At this Institute which has 1050 beds, at least 50 to 100 functional ventilators must be available.
Only 40 are.
Last week, Director SKIMS , and Ex-Officio Secretary to Government (EOSG) Prof Muhammad Ashraf Ganaie said at least 40 more ICU beds would be added to the institute, one each in a ward.
The move is aimed at providing critical care to more patients, and save more lives.
SKIMS Soura is Kashmir’s apex referral institute as a high-acuity tertiary centre with dedicated cancer, cardiac, neuro, and paediatric ICUs.
A 2025 RTI data revealed gross shortfalls with the Pediatrics and Neonatology Department requires 20 ventilators, while only 10 are functional.
In CVTS there is a shortfall of 12 ventilators while similar shortages persist in Neuro ICU, Cancer Care ICU, and Critical Care Units.
In February 2026 this year, the data revealed in the Legislative Assembly showed 53 total ventilators across SKIMS and associated units.
Of these, only 40 are functional.
A procurement of 150 new ICU beds was announced recently.
However, whether these ICU beds will be deployed or not would depend on much more than mere procurement.
The poor availability of human resource creates hurdles in making ventilators functional and life saving.
At SKIMS, 1222 of 2262 sanctioned posts are vacant.
The nurse-patient ratio in the current staff availability is usually two nurses for 10 ventilators.

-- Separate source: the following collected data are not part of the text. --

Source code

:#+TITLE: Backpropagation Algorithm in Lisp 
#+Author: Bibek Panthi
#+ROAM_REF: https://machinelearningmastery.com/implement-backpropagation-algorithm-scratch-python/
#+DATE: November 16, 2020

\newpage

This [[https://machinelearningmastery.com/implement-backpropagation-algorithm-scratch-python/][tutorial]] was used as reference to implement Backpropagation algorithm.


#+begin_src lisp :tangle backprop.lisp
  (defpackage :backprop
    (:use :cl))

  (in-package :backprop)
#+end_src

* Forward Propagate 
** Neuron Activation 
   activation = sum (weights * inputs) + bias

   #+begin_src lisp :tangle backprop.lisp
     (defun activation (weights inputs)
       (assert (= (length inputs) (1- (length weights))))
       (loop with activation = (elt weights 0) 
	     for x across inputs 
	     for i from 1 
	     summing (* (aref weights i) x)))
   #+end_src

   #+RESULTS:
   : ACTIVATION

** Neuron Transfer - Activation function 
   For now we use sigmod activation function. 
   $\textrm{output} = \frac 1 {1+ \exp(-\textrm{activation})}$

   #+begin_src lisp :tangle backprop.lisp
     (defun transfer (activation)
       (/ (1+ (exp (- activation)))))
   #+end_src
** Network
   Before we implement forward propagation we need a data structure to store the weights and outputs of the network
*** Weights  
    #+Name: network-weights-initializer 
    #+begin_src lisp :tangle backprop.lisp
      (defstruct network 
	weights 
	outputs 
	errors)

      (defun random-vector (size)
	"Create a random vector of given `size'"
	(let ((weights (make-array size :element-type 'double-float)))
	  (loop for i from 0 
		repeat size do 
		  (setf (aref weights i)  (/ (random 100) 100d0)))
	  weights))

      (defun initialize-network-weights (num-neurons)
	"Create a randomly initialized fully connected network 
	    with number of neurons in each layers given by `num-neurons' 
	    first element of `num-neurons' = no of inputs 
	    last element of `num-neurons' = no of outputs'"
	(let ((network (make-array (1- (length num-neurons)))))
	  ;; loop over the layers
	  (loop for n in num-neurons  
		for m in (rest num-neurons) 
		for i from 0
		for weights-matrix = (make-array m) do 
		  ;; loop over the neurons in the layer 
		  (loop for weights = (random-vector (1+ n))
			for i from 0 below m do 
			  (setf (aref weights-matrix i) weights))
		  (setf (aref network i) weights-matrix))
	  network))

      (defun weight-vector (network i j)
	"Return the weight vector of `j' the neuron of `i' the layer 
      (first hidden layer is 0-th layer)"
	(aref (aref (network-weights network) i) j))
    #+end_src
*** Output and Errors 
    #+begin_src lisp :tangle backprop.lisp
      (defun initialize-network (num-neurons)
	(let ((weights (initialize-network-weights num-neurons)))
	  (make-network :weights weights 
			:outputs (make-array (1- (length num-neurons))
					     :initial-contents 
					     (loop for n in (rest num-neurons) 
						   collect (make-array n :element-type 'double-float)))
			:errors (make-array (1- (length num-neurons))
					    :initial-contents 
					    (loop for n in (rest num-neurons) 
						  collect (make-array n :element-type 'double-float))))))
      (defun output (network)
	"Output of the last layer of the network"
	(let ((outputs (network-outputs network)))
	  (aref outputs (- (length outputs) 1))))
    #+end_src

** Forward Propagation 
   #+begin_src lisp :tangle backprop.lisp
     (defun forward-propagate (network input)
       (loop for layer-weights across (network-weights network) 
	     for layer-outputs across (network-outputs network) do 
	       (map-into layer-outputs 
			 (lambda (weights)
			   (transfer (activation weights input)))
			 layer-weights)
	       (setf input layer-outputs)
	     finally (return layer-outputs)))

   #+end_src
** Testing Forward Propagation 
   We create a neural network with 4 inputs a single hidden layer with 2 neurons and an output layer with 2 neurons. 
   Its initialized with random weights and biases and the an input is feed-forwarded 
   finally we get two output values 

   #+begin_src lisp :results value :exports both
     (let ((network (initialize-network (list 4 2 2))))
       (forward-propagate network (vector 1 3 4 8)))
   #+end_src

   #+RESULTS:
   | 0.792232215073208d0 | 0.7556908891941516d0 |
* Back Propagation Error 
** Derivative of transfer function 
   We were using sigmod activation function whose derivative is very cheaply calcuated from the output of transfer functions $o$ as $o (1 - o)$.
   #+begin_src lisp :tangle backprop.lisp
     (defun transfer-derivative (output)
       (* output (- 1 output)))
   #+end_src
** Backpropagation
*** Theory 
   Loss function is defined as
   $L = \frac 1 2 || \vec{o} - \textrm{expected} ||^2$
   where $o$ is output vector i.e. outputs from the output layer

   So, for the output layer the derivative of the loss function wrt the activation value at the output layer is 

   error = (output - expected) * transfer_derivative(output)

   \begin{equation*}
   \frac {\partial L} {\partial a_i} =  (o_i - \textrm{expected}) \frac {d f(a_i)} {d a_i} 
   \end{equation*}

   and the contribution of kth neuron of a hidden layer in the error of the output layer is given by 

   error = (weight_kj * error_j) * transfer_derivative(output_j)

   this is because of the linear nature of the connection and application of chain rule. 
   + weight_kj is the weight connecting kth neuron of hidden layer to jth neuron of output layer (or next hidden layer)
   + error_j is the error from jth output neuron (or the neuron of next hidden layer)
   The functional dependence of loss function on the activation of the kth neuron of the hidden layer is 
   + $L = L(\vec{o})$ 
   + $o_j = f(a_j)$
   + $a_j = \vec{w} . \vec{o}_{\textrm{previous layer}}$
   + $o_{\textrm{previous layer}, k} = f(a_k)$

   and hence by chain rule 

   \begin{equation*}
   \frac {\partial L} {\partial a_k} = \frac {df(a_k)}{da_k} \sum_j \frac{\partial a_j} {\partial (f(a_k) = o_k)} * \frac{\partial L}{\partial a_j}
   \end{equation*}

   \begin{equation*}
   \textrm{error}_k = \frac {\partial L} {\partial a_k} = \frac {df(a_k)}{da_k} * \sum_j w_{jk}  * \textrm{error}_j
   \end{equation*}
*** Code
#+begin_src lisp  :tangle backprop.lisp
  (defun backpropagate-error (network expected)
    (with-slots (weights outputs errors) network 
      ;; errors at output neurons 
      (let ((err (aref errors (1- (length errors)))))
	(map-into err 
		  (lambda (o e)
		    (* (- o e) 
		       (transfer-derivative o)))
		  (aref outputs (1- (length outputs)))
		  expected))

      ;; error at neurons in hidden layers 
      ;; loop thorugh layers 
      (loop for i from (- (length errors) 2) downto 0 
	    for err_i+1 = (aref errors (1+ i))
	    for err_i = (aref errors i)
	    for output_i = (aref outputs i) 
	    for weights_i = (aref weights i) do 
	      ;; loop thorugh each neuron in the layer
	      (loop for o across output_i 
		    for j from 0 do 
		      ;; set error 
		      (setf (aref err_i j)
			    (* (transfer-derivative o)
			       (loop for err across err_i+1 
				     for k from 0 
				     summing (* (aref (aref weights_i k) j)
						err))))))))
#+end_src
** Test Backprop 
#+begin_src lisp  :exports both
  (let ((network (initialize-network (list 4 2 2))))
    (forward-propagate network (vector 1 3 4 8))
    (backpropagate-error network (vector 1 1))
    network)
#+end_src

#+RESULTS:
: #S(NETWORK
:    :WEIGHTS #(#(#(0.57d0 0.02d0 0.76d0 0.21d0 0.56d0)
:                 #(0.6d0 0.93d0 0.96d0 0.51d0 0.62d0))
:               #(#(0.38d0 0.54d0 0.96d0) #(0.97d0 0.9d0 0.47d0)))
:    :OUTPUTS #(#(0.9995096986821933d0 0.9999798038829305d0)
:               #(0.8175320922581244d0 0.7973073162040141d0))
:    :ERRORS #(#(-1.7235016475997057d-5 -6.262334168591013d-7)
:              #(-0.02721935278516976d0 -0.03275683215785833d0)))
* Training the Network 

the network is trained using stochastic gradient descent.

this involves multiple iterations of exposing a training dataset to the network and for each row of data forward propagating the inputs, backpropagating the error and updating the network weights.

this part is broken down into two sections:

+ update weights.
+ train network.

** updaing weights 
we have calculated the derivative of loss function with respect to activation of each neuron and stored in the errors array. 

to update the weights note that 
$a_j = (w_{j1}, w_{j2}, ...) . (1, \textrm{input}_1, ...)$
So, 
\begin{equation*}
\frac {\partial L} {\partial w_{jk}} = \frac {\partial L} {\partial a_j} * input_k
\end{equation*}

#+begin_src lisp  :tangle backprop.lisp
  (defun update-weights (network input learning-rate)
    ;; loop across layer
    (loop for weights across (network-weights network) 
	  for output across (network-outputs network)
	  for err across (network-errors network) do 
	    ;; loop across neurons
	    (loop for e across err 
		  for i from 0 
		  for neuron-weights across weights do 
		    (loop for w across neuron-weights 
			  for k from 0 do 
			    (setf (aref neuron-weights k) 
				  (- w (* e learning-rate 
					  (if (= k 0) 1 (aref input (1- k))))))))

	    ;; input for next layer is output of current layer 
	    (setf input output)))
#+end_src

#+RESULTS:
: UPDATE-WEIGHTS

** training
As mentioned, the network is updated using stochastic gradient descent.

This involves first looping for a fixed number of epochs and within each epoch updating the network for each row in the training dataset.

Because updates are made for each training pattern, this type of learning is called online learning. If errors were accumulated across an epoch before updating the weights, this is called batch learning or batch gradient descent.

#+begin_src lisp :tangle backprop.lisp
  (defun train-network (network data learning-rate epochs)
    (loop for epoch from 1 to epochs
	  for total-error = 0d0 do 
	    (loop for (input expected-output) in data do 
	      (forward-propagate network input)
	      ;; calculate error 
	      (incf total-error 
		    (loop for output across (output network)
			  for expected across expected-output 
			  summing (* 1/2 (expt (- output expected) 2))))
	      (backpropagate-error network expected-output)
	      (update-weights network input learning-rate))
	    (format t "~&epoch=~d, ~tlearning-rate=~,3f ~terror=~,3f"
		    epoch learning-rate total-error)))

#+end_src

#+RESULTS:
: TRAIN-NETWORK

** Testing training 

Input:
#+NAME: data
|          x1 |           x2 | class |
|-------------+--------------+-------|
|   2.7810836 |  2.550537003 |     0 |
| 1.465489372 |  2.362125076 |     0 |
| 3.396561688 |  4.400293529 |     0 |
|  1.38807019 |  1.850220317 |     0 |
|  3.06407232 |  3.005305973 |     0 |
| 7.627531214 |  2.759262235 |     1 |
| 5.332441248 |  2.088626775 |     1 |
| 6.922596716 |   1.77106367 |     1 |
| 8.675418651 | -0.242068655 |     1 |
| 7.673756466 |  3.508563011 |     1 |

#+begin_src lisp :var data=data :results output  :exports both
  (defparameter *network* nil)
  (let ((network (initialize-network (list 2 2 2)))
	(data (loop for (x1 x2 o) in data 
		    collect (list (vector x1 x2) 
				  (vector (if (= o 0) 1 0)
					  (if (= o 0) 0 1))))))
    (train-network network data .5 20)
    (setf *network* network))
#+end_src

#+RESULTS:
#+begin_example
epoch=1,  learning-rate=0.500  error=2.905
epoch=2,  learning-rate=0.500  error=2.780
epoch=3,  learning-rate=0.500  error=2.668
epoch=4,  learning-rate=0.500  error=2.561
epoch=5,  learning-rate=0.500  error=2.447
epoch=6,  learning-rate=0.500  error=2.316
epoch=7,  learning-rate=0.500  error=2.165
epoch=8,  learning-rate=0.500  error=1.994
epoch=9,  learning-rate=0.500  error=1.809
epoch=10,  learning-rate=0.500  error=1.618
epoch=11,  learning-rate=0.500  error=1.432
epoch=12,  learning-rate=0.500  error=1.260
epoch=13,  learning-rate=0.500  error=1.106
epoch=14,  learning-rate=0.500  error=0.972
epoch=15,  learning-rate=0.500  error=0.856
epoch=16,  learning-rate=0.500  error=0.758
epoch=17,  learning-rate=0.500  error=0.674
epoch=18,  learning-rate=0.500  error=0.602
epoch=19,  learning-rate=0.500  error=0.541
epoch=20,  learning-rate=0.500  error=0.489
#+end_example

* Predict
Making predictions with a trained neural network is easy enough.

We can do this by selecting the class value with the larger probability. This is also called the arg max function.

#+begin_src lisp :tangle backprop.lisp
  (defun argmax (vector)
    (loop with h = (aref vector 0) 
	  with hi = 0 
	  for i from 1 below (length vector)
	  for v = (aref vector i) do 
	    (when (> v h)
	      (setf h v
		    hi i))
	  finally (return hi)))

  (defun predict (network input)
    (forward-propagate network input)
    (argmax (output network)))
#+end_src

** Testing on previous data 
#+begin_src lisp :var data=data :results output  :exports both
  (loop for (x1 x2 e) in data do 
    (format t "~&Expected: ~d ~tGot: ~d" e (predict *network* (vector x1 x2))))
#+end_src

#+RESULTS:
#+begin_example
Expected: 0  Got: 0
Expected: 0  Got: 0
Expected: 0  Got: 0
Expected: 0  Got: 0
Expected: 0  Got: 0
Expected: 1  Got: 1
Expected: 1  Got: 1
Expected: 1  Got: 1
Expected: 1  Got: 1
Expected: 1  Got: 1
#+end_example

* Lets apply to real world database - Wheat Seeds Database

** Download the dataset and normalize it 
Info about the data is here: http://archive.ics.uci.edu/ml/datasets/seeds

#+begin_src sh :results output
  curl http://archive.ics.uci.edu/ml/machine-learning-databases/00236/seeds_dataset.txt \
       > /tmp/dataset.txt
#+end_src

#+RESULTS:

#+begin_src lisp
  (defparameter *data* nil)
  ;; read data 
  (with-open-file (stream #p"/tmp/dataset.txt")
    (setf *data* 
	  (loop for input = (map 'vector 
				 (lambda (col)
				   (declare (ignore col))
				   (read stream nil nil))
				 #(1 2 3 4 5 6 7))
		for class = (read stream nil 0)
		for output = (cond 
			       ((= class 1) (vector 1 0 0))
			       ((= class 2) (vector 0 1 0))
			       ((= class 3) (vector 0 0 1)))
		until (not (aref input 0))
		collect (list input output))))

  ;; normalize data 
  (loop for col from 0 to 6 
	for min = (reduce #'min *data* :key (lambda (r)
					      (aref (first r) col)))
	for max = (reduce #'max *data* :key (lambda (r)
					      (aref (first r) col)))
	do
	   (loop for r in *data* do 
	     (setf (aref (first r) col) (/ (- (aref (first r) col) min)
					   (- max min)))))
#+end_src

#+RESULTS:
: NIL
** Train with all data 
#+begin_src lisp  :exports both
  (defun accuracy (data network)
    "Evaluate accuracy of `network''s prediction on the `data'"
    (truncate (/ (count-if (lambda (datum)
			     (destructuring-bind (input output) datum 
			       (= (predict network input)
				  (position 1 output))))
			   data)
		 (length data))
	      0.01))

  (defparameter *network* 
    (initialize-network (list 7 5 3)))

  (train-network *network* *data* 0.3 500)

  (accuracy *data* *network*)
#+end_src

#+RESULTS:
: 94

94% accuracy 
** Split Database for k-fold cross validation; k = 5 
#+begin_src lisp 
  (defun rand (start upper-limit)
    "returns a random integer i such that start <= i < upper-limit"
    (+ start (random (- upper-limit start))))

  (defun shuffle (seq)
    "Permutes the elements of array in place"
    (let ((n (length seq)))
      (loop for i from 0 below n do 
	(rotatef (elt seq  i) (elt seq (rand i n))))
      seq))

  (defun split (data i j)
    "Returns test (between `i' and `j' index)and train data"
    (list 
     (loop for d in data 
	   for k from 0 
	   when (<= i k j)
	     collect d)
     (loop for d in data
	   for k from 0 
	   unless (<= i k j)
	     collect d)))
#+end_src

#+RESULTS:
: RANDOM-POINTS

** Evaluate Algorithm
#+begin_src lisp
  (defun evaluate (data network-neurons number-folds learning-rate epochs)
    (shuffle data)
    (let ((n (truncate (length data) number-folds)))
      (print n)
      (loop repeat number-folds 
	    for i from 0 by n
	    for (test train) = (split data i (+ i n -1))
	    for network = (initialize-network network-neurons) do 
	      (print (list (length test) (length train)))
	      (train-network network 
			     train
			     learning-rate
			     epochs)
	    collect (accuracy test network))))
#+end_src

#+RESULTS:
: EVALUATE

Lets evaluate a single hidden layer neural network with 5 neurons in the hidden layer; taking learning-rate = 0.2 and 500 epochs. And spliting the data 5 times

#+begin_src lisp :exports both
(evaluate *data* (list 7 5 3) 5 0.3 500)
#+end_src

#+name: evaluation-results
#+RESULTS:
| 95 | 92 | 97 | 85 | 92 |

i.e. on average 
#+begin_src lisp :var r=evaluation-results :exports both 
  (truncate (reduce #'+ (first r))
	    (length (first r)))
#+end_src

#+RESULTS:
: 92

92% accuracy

At SMHS Hospital, the strength of 1038 beds must have around 100 ventilators.
This is one of the largest general specialty hospital in Kashmir, with 68 working ventilators.
The hospital’s role as the primary and only referral center for emergencies and routine tertiary cases must have been strengthened. However, the hospital operates with just around 17 ICU beds on medical and surgical side combined.
The shortfall of ventilators translates directly to delayed surgeries, prolonged emergency waits, preventable deterioration.
For families, it often means watching the loved ones sink deeper into the non-reversible deterioration, and sometimes even death.
In Kashmir, even with robust public healthcare network, critical care readiness, experts believe, is rudimentary.